* **EXCERPT TO READ**
- - - - -
The mapped class can also specify whatever methods and/or constructor it wants:

class User(object):
    def __init__(self, user_name, password):
        self.user_id = None
        self.user_name = user_name
        self.password = password
    def get_name(self):
        return self.user_name
    def __repr__(self):
        return "User id %s name %s password %s" % (repr(self.user_id), 
            repr(self.user_name), repr(self.password))
mapper(User, users_table)

sess = create_session()
u = User('john', 'foo')
sess.save(u)
sqlsession.flush()

>>> u
User id 1 name 'john' password 'foo'

Note that the __init__() method is not called when the instance is loaded. This is so that classes can define operations that are specific to their initial construction which are not re-called when the object is restored from the database, and is similar in concept to how Python's pickle module calls __new__() when deserializing instances. To allow __init__() to be called at object load time, or to define any other sort of on-load operation, create a MapperExtension which supplies the create_instance() method (see Extending Mapper, as well as the example in the FAQ).
- - - - -
* **DATA SECTION**
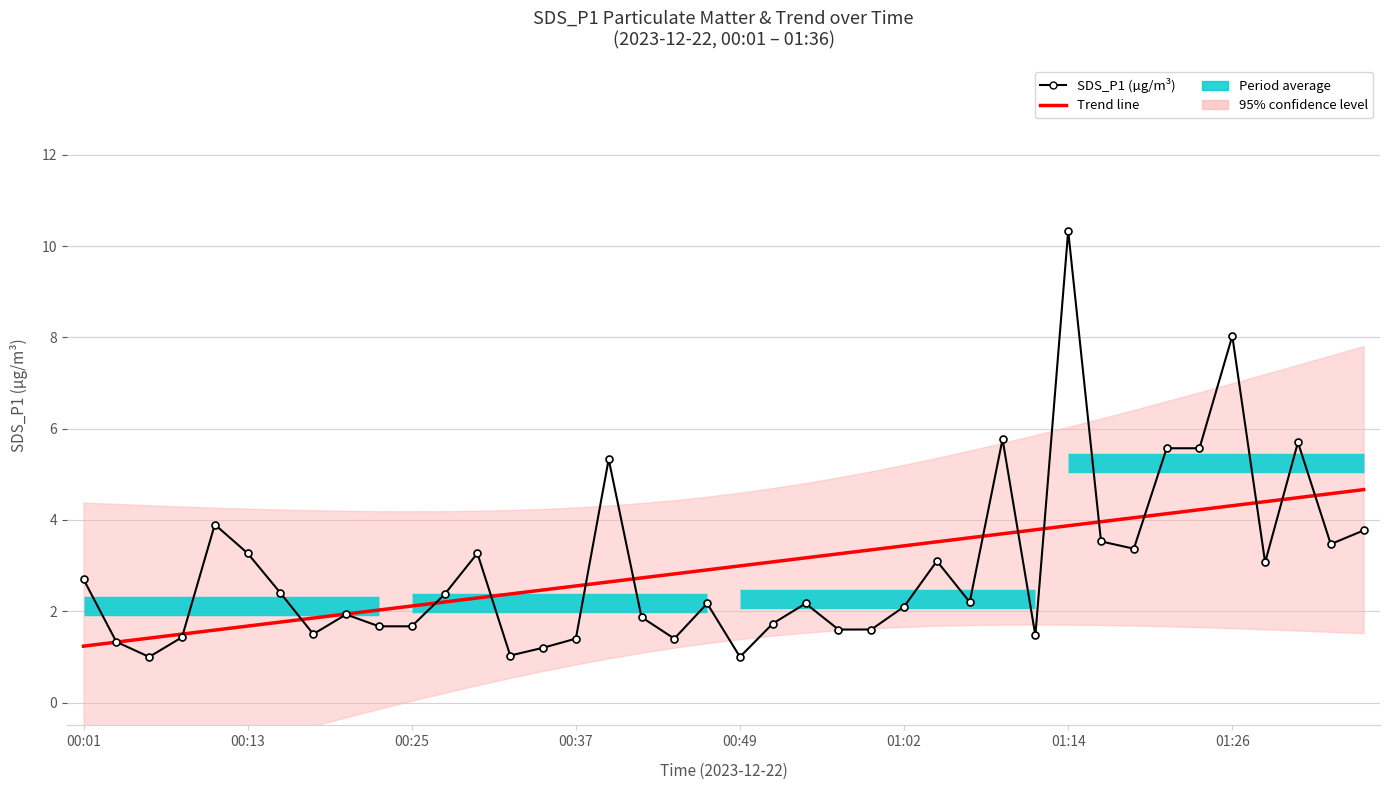

What is the spread (max minus min) of values at 01:02?

1.3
- - - - -
* **YOUR TASK**
Reproduce everything in the mapped-class excerpt from "The mapped class" down to "mapper(User, users_table)". Work only from the excerpt about mapped classes.

* **RESULT OF THE TASK**
The mapped class can also specify whatever methods and/or constructor it wants:

class User(object):
    def __init__(self, user_name, password):
        self.user_id = None
        self.user_name = user_name
        self.password = password
    def get_name(self):
        return self.user_name
    def __repr__(self):
        return "User id %s name %s password %s" % (repr(self.user_id), 
            repr(self.user_name), repr(self.password))
mapper(User, users_table)